* [Stated exercise 1]: Using the commentary on same-sex relationships, decide whether each statement below agrees with it: (a) The writer has shared houses with both men and women. (b) The writer agrees with Alan Chambers on every point. (c) The verse quoted about hope deferred comes from Proverbs 13:12. Answer yes or no for each and quote the deciding words.
* [Stated exercise 2]: Carry the commentary on same-sex relationships forward, beginning right after its final sentence.

* [Quoted passage]:
This is the crux of the issue. If the couple can still be thought of as single then there is no problem. If they can’t then the relationship is sinful, not because of any particular sexual activity but rather since those involved seek to create a manner of life that prevents them from that which God has indicated they should live.

Now, so far I have agreed with Alan Chambers, but on one point I differ. He writes:

What about abstaining from all appearances of evil? How about ? Two same-sex attracted women getting married and pledging their lifelong love and devotion to one another, with or without sex, is called homosexuality. How can we say anything less?

I think I’m hesitant to use the “abstaining from all appearances of evil” or “fleeing from temptation” argument here. After all, during my single years I have shared houses with men and women. Never at any time did I think that the fact that we both had keys for the same front door lock meant that once the door closed there was doubt as to what we were doing behind it. When two people say to me “We’re not having sex or anything like that” I believe them unless there is clear evidence to the contrary. When they are strong Christians, grounded in the faith, I don’t suddenly question their ability to resist temptation unless they come to me and say, “We are finding this really hard”.

So I think Alan is right, but on this issue for the wrong reason. The real reason why such relationships (and I would class for example Jeffrey John’s relationship as one of these) are wrong is because they prevent the participants from entering into a manner of life that God actually explicitly intends for them. The intimacy involved in such a relationship is not the kind of intimacy we were designed for. Here Alan does hit the nail right on the head when he says:

Our impatience with God and our inability to allow Him to work things out in our lives can lead us to sin. I see the relationship between the two women that I related above as a counterfeit to the intimacy that only God can give and bring through another person. Like Proverbs 13:12 says, “Hope deferred makes the heart sick, but desire fulfilled is a tree of life.” Filling the hole in our hearts with anything other than God’s best will make our hearts sick. Whether we call them civil unions, domestic partnerships, same-sex marriage or covenant friendships, the truth of the matter is that these unions are less than the Creator’s creative intent for His creation.

* [Given entries]:
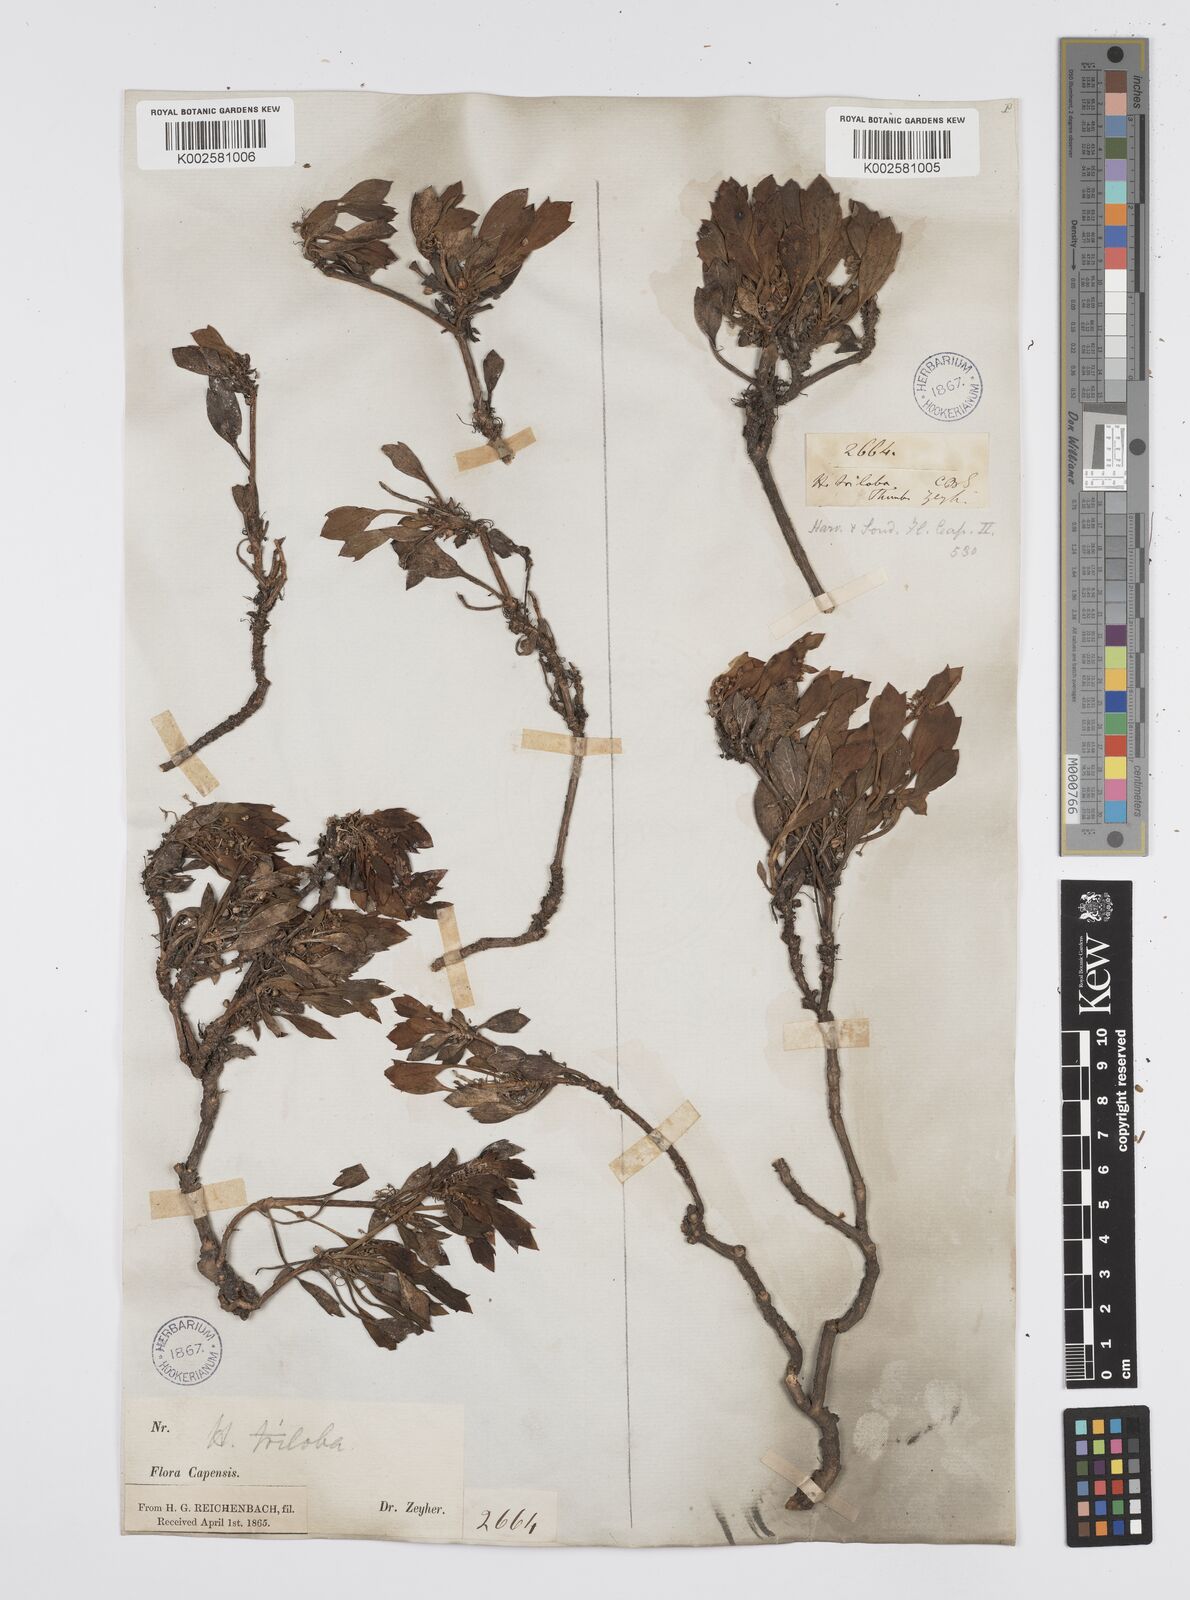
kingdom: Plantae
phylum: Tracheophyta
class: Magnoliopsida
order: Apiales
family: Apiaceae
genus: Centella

==

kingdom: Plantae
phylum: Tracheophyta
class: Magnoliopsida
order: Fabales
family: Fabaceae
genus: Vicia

* [Exercise result 1]:
(a) Yes: "during my single years I have shared houses with men and women."
(b) No: "but on one point I differ."
(c) Yes: "Like Proverbs 13:12 says, “Hope deferred makes the heart sick, but desire fulfilled is a tree of life.”"

* [Exercise result 2]:
One more issue though needs to be addressed. It could be argued that there is no difference between a monastic community and the covenant relationship described above. At first this seems quite convincing, but when we explore the nature of a religious community we see straight away that kind of mutual committment between two people, to the exclusion of committing to anybody else, is the antithesis of what a monastery tries to achieve. A religious community involves the individual committing to singleness and to non-exclusive relationships with all members. You can’t do that if you have made a particilar vow of superior friendship to a particular person.

I think I’d want Alan Chambers to emphasise the point a bit more that it’s marriage or singleness that is the aim of our lives, but apart from this I think he’s roughly on the right track. As Christians we need to realise that our lives are not our own, that we were paid for at a price. What we do sexually and relationally speaks of him and to live our lives in a way he has not designed is to say something not just about ourselves and our desires, but also about God. That has nothing to do with whether our particular sexual attractions are mutable or not, and everything to do with whether regardless of the effect of a fallen world upon us, we will let our lives and how they are arranged speak of Him.

Your thoughts as always are welcome.

23 Comments on “Is Alan Chambers Wrong?

  1. Thank you, Peter. That clarifies the position for me very well. And I think you are quite right about the comparison with monasticism – and it is a point that was troubling me – that the problem would be the (presumed) exclusivity of a covenanted friendship.

    Some friendships can indeed appear to be like marriages, but because they are friendships, and not marriages (or something approximating to a marriage), they can be a sign of God’s love without marring his image in us. True friendship is a very valuable gift, and that twelfth-century monastic writer, Aelred of Rievaulx, has much to teach us about ‘Spiritual Friendship’, not least that true friendship takes Christ as its model; any friendship that has an ulterior motive, say, material or sexual, is not holy and true (and this is just one reason why the ‘spiritual boyfriends’ idea won’t do) . So true friendship must, like Christ’s love, indeed be selfless – how then could it be exclusive?

    I think my own understanding of these issues is becoming clearer, not least because of your help, Peter. Thank you again.

    • Flattery will get you everywhere John!!!

      I think John H makes some useful criticisms of my position below and is well worth considering in connection with the point you make about Anselm.

  2. The real reason why such relationships (and I would class for example Jeffrey John’s relationship as one of these) are wrong is because they prevent the participants from entering into a manner of life that God actually explicitly intends for them.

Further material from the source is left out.